No specific registered medications are mentioned in the provided sources for the treatment of epilepsy with myoclonic-atonic seizures. Treatment approaches are referenced in general terms, but individual drug names and their therapeutic mechanisms are not detailed in the available information.

Ongoing Clinical Trials on Epilepsy with myoclonic-atonic seizures

References

https://www.childneurologyfoundation.org/disorder/epilepsy-with-myoclonic-atonic-seizures-doose-syndrome/

https://www.epilepsy.org.uk/info/syndromes/epilepsy-with-myoclonic-atonic-seizures-doose-syndrome

https://www.orpha.net/en/disease/detail/1942

https://www.epilepsydiagnosis.org/syndrome/epilepsy-myoclonic-atonic-overview.html

https://rarediseases.info.nih.gov/?gard_id=0016108

https://www.ncbi.nlm.nih.gov/books/NBK581164/

FAQ

At what age does epilepsy with myoclonic-atonic seizures typically start?

The first seizure usually occurs between 2 and 6 years of age, with the peak onset around 3 to 4 years old. Most children have been developing normally before seizures begin, though a small number may have mild developmental delays before the first seizure.[3]

What does a myoclonic-atonic seizure look like?

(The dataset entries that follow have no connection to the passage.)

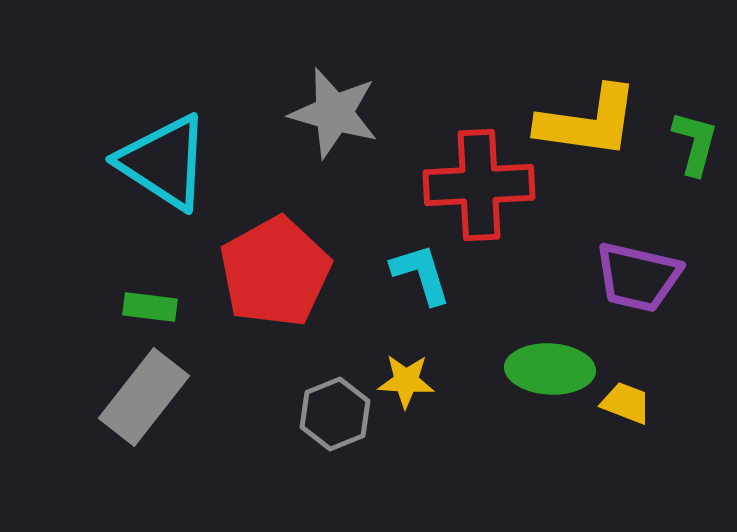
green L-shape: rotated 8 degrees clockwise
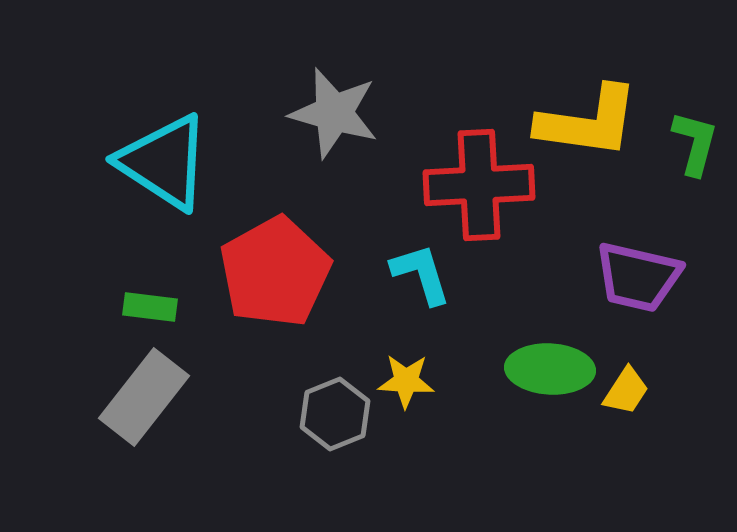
yellow trapezoid: moved 12 px up; rotated 102 degrees clockwise
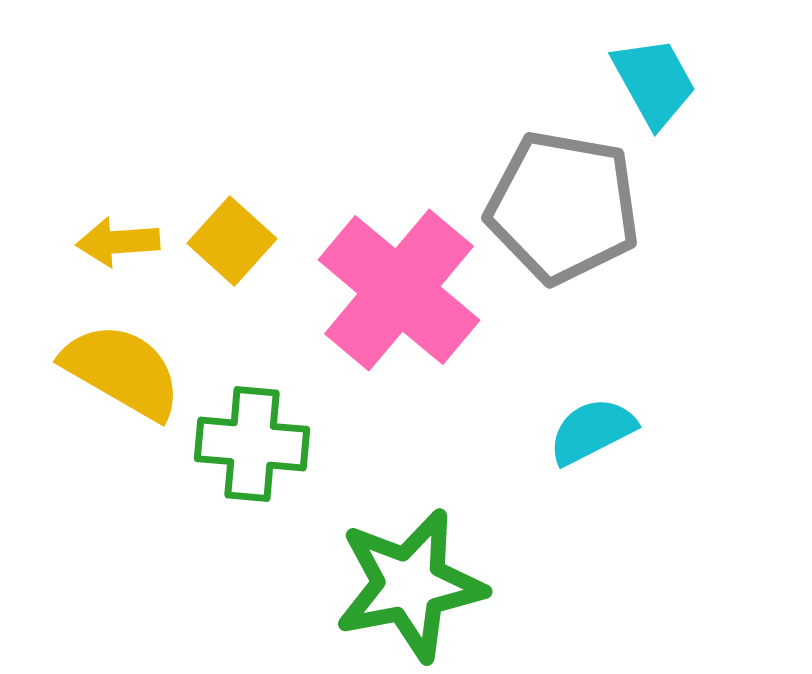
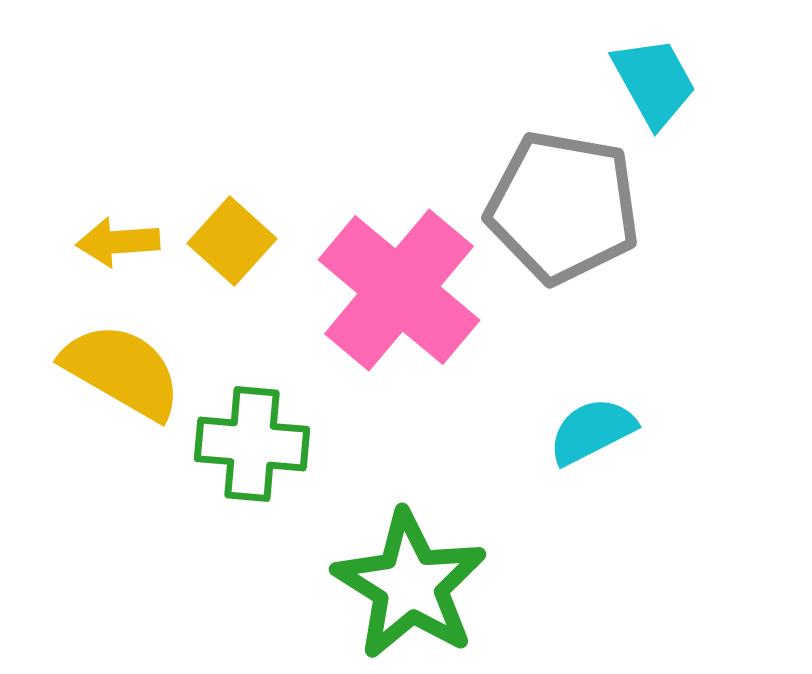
green star: rotated 29 degrees counterclockwise
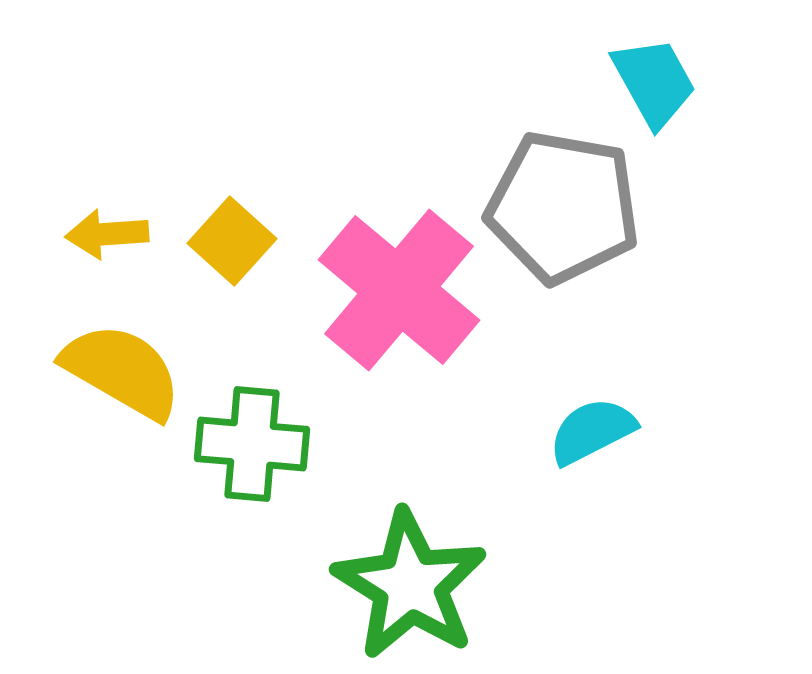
yellow arrow: moved 11 px left, 8 px up
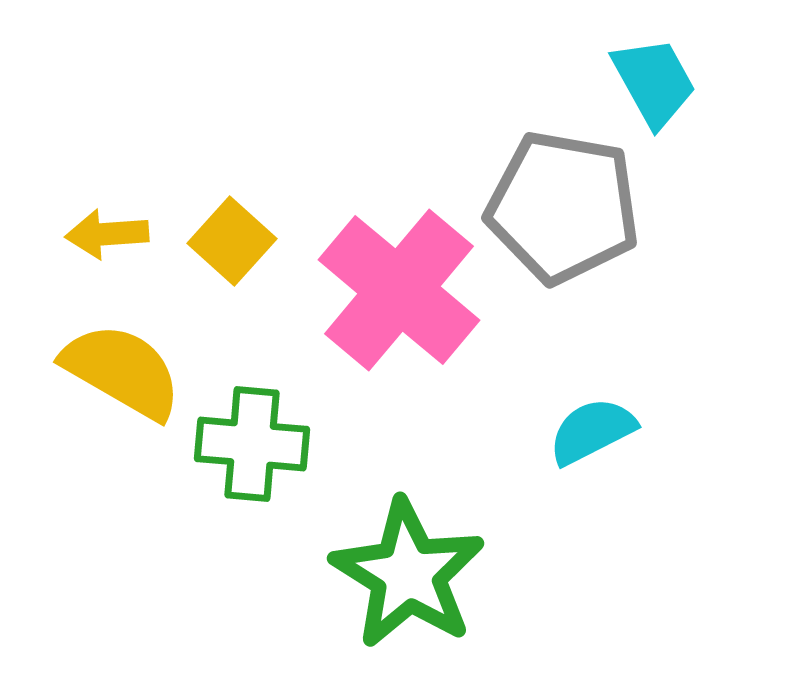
green star: moved 2 px left, 11 px up
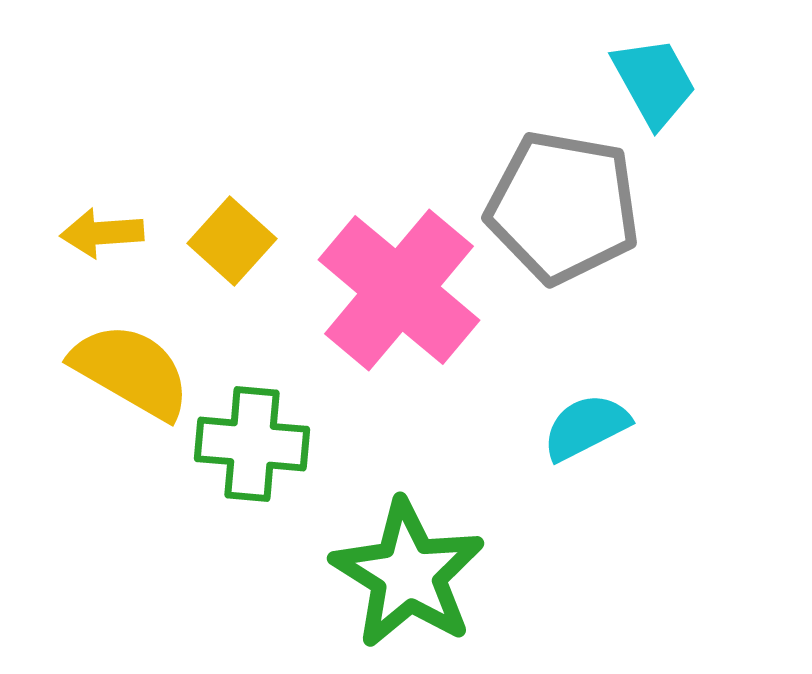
yellow arrow: moved 5 px left, 1 px up
yellow semicircle: moved 9 px right
cyan semicircle: moved 6 px left, 4 px up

A myoclonic-atonic seizure begins with a brief, sudden jerk of the muscles, which is the myoclonic component. This is immediately followed by a loss of muscle tone, the atonic component. This combination can cause dramatic falls to the ground or more subtle head drops where the child’s head suddenly falls forward onto their chest.[1]

Will my child outgrow this condition?

About two-thirds of children with epilepsy with myoclonic-atonic seizures achieve seizure remission, usually within three years of onset. However, the remaining one-third continue to have seizures and developmental challenges. Each child’s outcome is individual and depends on various factors including seizure types and response to treatment.[4]

Is this condition genetic or inherited?

The cause is unknown in most cases, though a polygenic inheritance (involving multiple genes) is suspected. Some children have identifiable genetic mutations in genes such as SLC6A1, CHD2, or AP2M1. However, many children with this condition have no identified genetic cause, and most cases appear to occur spontaneously rather than being inherited from parents.[3]

Why is it called the “stormy phase”?

The term “stormy phase” refers to the active period when seizures become very frequent and multiple seizure types occur together with developmental setbacks. This phase can be intense and challenging for families, but it doesn’t necessarily predict long-term outcomes. Many children eventually move beyond this difficult period.[1]

🎯 Key takeaways

  • Epilepsy with myoclonic-atonic seizures is a rare childhood epilepsy affecting only 1 to 2 percent of all childhood epilepsy cases, typically beginning between ages 2 and 6.
  • The characteristic seizure type involves a brief muscle jerk followed immediately by loss of muscle tone, causing sudden falls or head drops that pose significant injury risk.
  • Boys are affected approximately three times more often than girls, making gender one of the notable patterns in this condition.
  • Most children develop normally before seizures begin, but developmental setbacks often occur during the active “stormy phase” when seizures are frequent.
  • Two-thirds of children achieve seizure remission within three years of onset, offering hope for families facing this challenging diagnosis.
  • The condition involves multiple seizure types beyond myoclonic-atonic seizures, including tonic-clonic, absence, and sometimes tonic seizures.
  • Specific genetic mutations have been identified in some children, though most cases have no clear genetic cause identified.
  • Family support, safety precautions, and comprehensive medical care are essential for managing daily life with this condition while research continues to advance understanding and treatment options.